Brano fornito
##########

Il fiuto di Joy salva la padrona: il commovente incontro in ospedale

Barbara Guerra ha raccontato di come la sua labrador le avrebbe segnala il tumore. Oggi l’abbraccio tra le corsie dopo l’intervento chirurgico.

Treviso – C’è un legame che sfida la logica medica e si trasforma in salvezza tra le corsie dell’ospedale Ca’ Foncello di Treviso. È la storia di Barbara Guerra, residente a Bavaria di Nervesa, e della sua inseparabile labrador Joy. Oggi, grazie a un permesso speciale ottenuto dall’Ulss 2, le due si sono potute riabbracciare nel reparto di Chirurgia 1, dove Barbara è ricoverata per un delicato intervento al pancreas. Un incontro che non è stato solo un momento di conforto, ma il ringraziamento a chi, per mesi, ha vegliato in modo silenzioso e ostinato sulla salute della propria compagna umana.

Barbara è convinta di dover la vita alla sua cagnolina. Per settimane, infatti, Joy ha tenuto un comportamento insolito e ripetitivo: poggiava e premeva il muso con insistenza sempre nello stesso, identico punto dell’addome di Barbara. Quella strana fissazione ha spinto la donna a riflettere su alcuni sintomi e a sottoporsi a esami approfonditi.

La diagnosi è stata drammatica: tumore al pancreas. Un male che, se non individuato precocemente, lascia poche speranze. “È stata lei a segnalarmelo”, racconta Barbara con emozione, definendo Joy la sua “pet therapist e psicologa personale”, l’unica capace di aiutarla a scaricare le tensioni e le ansie legate alla malattia.

##########

Dati mostrati
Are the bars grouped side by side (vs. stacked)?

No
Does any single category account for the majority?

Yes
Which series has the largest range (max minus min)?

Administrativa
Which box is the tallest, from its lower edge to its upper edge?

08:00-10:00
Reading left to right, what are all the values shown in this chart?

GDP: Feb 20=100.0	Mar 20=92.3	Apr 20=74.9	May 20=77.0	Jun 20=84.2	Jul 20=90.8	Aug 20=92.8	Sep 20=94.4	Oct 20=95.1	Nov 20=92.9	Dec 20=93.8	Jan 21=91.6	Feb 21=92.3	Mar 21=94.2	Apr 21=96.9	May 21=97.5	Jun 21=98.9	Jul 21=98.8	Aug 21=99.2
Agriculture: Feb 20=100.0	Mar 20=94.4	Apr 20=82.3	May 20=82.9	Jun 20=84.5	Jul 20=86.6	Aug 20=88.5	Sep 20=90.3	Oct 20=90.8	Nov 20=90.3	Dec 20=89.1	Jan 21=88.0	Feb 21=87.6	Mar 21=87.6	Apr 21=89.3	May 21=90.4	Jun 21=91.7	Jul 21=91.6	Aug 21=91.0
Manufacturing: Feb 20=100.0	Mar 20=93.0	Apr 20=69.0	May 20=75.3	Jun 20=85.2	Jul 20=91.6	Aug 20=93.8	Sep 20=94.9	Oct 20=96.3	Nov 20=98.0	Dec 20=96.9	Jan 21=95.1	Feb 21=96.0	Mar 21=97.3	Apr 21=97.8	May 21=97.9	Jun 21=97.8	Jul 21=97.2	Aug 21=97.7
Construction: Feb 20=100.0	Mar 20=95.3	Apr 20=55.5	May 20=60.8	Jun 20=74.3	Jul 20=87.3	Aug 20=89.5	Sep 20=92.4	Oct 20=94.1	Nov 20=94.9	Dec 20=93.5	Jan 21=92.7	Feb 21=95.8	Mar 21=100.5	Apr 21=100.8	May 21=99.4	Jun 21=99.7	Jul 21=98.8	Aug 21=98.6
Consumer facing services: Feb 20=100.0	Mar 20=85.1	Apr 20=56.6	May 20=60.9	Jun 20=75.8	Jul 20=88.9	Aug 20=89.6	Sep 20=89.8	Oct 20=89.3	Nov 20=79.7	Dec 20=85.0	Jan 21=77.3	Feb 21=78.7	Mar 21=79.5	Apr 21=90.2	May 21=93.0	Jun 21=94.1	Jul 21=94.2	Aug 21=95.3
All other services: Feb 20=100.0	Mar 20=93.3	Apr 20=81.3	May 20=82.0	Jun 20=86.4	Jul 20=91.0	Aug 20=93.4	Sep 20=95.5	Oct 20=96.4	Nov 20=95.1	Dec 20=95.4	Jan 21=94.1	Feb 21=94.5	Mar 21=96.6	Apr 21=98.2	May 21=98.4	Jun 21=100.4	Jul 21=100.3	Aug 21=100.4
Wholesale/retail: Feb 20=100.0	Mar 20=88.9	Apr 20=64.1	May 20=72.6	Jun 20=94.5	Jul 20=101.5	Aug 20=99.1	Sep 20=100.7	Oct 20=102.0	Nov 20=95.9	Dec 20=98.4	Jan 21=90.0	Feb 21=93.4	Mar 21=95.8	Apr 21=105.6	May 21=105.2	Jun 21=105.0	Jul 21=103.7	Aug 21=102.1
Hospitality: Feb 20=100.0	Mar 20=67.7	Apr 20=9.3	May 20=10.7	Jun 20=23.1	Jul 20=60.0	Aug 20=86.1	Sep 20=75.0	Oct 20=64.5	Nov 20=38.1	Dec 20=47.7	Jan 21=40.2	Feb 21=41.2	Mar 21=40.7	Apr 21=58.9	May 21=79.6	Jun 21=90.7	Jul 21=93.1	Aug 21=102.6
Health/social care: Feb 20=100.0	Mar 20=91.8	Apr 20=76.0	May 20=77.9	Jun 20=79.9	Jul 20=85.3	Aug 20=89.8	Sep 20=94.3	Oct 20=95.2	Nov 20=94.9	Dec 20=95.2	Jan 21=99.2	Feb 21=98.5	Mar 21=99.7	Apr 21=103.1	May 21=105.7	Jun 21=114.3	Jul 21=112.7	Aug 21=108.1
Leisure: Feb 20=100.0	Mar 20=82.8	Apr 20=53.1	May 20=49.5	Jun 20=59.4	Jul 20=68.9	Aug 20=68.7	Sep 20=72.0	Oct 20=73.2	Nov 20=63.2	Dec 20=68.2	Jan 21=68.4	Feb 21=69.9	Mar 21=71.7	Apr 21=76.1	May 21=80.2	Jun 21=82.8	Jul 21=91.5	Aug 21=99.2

##########

Compito 1
In quale reparto è ricoverata Barbara Guerra secondo il brano fornito?
Compito 2
Estrai dal brano fornito il testo compreso tra "Barbara è convinta" e "a esami approfonditi.", estremi inclusi.
Compito 3
Elenca tutti gli enti e le strutture sanitarie citati nel brano fornito.

Risultato 1
Nel reparto di Chirurgia 1 dell'ospedale Ca' Foncello di Treviso.

Risultato 2
Barbara è convinta di dover la vita alla sua cagnolina. Per settimane, infatti, Joy ha tenuto un comportamento insolito e ripetitivo: poggiava e premeva il muso con insistenza sempre nello stesso, identico punto dell’addome di Barbara. Quella strana fissazione ha spinto la donna a riflettere su alcuni sintomi e a sottoporsi a esami approfonditi.

Risultato 3
- Ospedale Ca' Foncello di Treviso
- Ulss 2
- Reparto di Chirurgia 1